As discussed in the earlier post, the simple average weights each tariff line equally and thus takes no account of the value of trade associated with each tariff line. It is also influenced by the number of tariff lines associated with individual products. Often, for sensitive products with relatively high tariff rates a country will use a finer sub-division with more tariff lines, and this will tend to bias a simple average upwards. The alternative import-weighted average weights the tariff associated with each tariff line by the value of imports from each exporter. In principle, this gives more weight to those tariffs which are more important to a country’s trading partners. The measure suffers from a problem known as ‘endogeneity’, in that the higher the tariff, the more restrictive it becomes and the smaller the value of imports associated with it. In the limit, a prohibitively high tariff is associated with zero imports, and thus is excluded in an import-weighted average. Because of the importance of tariff peaks in agricultural tariffs, the import-weighted average will often lie below the simple average for this reason. This phenomenon is clearly evident in the table.

Column (3) shows the preferential margin provided to each exporter depending on the trade agreement it has with the EU, while Column (4) shows the proportion of its current exports which enter the EU duty-free. The country groupings are generally ranked in ascending order based on the size of the preferential margin they enjoy.
Developed country exporters face the MFN tariff and have no preferential margin. At the other extreme, free trade agreement partners such as Morocco or the least developed countries or countries that have signed interim Economic Partnership Agreements such as Kenya enjoy preferential margins of 7-8 per cent. Least developed countries and countries which have signed interim Economic Partnership Agreements have complete duty-free access. The duty-free proportion for countries facing MFN tariffs is much lower, at between 35-40% for Australia and the US (although the Canadian figure is higher at 75%).
GSP preferences in agri-food products are not worth a great deal, although India benefits more than others. GSP+ preferences are more generous depending on the composition of a country’s exports, as the contrasting experiences of Bolivia and Ecuador show. Bolivia faces a trade-weighted average tariff of only 0.5% and 90% of its exports to the EU enter duty-free. Ecuador, on the other hand, faces a tariff of 15.7%, the highest of any country including developed countries shown in the table, and only 38% of its agri-food exports enter the EU duty-free.
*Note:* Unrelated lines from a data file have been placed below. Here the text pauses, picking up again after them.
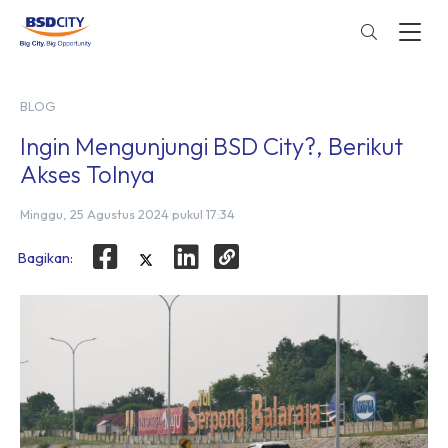
BLOG
Ingin Mengunjungi BSD City?, Berikut
Akses Tolnya
Minggu, 25 Agustus 2024 pukul 17:34
Bagikan: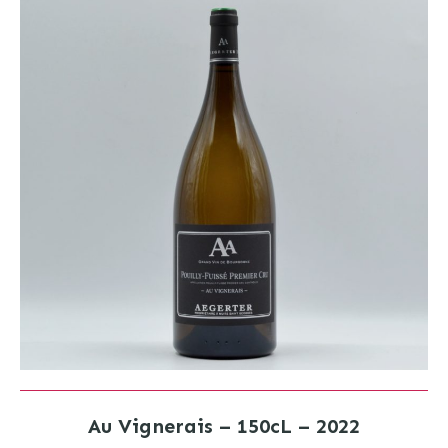
Au Vignerais – 150cL – 2022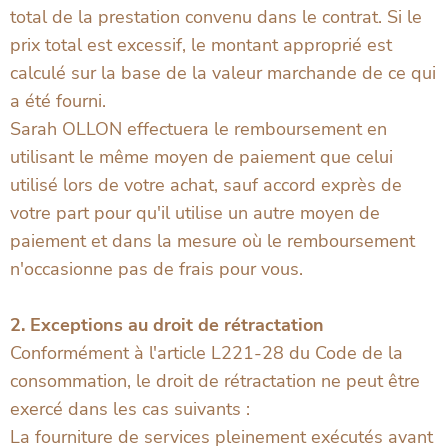
total de la prestation convenu dans le contrat. Si le
prix total est excessif, le montant approprié est
calculé sur la base de la valeur marchande de ce qui
a été fourni.
Sarah OLLON effectuera le remboursement en
utilisant le même moyen de paiement que celui
utilisé lors de votre achat, sauf accord exprès de
votre part pour qu'il utilise un autre moyen de
paiement et dans la mesure où le remboursement
n'occasionne pas de frais pour vous.
2. Exceptions au droit de rétractation
Conformément à l'article L221-28 du Code de la
consommation, le droit de rétractation ne peut être
exercé dans les cas suivants :
La fourniture de services pleinement exécutés avant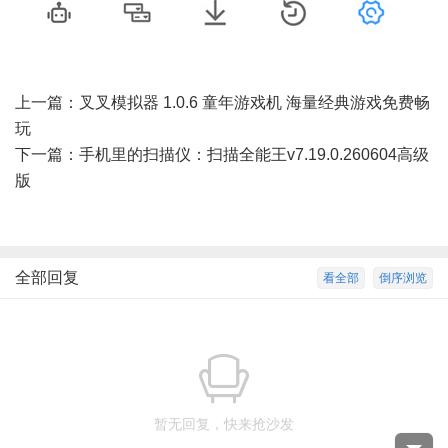
上一篇：
叉叉模拟器 1.0.6 童年游戏机 海量经典游戏免费畅
玩
下一篇：
手机里的扫描仪：扫描全能王v7.19.0.260604高级
版
全部回复
看全部
倒序浏览
暂无回复，快来抢沙发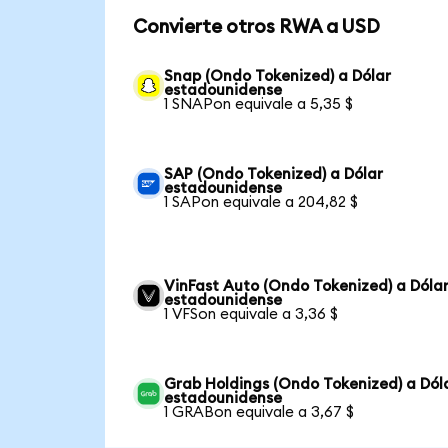
Convierte otros RWA a USD
Snap (Ondo Tokenized) a Dólar
estadounidense
1 SNAPon equivale a 5,35 $
SAP (Ondo Tokenized) a Dólar
estadounidense
1 SAPon equivale a 204,82 $
VinFast Auto (Ondo Tokenized) a Dóla
estadounidense
1 VFSon equivale a 3,36 $
Grab Holdings (Ondo Tokenized) a Dól
estadounidense
1 GRABon equivale a 3,67 $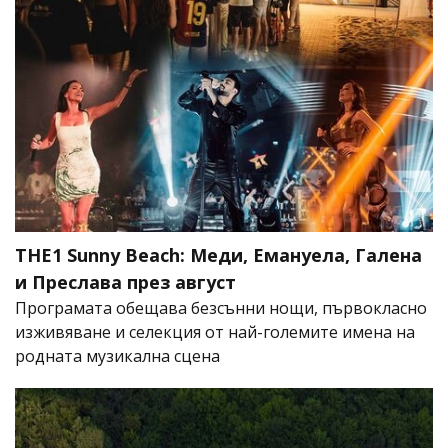
THE1 Sunny Beach: Меди, Емануела, Галена
и Преслава през август
Програмата обещава безсънни нощи, първокласно
изживяване и селекция от най-големите имена на
родната музикална сцена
Countries which have signed free trade agreements with the EU also have contrasting positions. Preference margins are high, but there is great variation in the proportion of these countries’ exports which enter duty-free. The Latin American exporters (Chile and Mexico) appear to benefit significantly from their agreements, while more than half of the exports from the EuroMed countries Egypt and Morocco and South Africa still face tariffs on entering the EU.
One would expect that the dramatic events in our neighbours on the southern Mediterranean and the challenges facing South Africa as it overcomes the legacy of decades of apartheid would justify particular EU support. Against that background, this last finding is a disgrace.